> [Work request]: Write down, unchanged, the entries from the first line through the line holding "middle mcp: (936, 838)". Include no other line.
Data for review Start Marker
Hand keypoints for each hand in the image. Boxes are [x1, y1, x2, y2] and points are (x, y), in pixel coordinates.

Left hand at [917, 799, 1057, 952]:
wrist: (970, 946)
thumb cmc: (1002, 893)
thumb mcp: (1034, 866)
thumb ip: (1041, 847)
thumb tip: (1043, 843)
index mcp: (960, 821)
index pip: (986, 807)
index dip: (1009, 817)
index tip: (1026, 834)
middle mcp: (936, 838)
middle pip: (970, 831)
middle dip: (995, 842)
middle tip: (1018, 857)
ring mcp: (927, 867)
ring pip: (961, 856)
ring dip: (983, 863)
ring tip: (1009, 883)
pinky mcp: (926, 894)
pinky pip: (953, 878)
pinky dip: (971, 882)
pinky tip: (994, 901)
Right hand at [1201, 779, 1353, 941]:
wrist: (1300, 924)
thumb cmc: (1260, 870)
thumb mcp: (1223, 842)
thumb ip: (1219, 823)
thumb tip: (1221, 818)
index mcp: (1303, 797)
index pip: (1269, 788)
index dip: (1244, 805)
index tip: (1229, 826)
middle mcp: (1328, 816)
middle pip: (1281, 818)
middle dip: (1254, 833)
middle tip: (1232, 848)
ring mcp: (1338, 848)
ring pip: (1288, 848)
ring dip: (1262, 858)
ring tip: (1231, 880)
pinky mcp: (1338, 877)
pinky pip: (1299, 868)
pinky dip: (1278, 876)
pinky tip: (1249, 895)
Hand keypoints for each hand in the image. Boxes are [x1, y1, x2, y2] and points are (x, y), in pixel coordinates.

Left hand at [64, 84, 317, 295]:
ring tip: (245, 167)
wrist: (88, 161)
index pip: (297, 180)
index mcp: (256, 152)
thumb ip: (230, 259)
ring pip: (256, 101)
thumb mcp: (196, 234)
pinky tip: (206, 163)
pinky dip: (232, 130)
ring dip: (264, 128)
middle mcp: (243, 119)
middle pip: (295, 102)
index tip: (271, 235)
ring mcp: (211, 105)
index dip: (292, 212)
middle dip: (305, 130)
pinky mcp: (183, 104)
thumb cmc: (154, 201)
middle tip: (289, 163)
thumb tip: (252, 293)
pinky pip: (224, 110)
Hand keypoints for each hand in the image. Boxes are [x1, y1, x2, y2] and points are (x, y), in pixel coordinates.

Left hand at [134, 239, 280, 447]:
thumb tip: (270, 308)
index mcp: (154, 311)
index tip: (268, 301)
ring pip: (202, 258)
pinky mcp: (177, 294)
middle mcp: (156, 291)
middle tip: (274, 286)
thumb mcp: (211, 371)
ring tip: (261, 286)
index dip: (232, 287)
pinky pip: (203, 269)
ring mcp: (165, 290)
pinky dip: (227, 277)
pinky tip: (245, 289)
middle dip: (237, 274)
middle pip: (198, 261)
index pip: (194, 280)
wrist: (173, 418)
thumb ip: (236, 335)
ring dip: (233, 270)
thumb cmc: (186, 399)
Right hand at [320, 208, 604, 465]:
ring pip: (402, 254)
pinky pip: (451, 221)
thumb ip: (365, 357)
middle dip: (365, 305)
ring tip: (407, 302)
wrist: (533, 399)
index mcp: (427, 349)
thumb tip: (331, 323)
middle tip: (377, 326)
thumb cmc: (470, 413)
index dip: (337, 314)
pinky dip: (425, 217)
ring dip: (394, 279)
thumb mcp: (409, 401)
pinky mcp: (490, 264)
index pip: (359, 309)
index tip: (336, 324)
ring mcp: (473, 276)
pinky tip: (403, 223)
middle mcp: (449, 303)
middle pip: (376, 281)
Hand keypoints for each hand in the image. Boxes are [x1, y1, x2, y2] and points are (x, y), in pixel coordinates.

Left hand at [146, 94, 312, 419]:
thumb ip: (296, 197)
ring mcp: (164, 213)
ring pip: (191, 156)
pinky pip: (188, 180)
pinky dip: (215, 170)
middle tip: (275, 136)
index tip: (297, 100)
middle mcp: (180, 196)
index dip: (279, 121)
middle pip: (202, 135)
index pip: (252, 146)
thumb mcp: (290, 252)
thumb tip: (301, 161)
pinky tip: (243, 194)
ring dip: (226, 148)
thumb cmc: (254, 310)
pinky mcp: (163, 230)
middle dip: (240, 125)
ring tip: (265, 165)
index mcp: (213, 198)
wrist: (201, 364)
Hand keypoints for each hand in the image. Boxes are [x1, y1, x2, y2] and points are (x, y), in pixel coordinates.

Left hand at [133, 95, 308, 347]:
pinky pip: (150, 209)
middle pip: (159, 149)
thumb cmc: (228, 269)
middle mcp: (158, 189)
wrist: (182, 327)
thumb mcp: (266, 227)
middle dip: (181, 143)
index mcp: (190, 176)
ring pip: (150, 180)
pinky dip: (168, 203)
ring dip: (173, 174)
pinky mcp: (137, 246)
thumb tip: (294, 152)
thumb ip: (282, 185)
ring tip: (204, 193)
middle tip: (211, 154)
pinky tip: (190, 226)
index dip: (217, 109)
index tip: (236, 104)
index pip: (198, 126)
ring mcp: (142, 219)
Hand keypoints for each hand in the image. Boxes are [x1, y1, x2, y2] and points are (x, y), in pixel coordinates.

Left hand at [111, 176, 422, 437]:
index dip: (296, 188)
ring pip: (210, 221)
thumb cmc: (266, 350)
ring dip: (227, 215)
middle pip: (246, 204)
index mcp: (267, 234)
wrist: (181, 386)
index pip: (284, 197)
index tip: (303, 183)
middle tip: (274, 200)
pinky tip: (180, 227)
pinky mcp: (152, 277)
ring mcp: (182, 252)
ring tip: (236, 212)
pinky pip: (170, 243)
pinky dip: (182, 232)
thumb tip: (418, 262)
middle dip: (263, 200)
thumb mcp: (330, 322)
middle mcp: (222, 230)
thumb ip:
Data for review End Marker
> [Solution for this exercise]:
Hand keypoints for each hand in the image. Boxes are [x1, y1, x2, y2] and points are (x, y), in pixel coordinates.

Left hand at [917, 799, 1057, 952]:
wrist: (970, 946)
thumb cmc: (1002, 893)
thumb mcp: (1034, 866)
thumb ip: (1041, 847)
thumb tip: (1043, 843)
index mcp: (960, 821)
index pip: (986, 807)
index dip: (1009, 817)
index tip: (1026, 834)
middle mcp: (936, 838)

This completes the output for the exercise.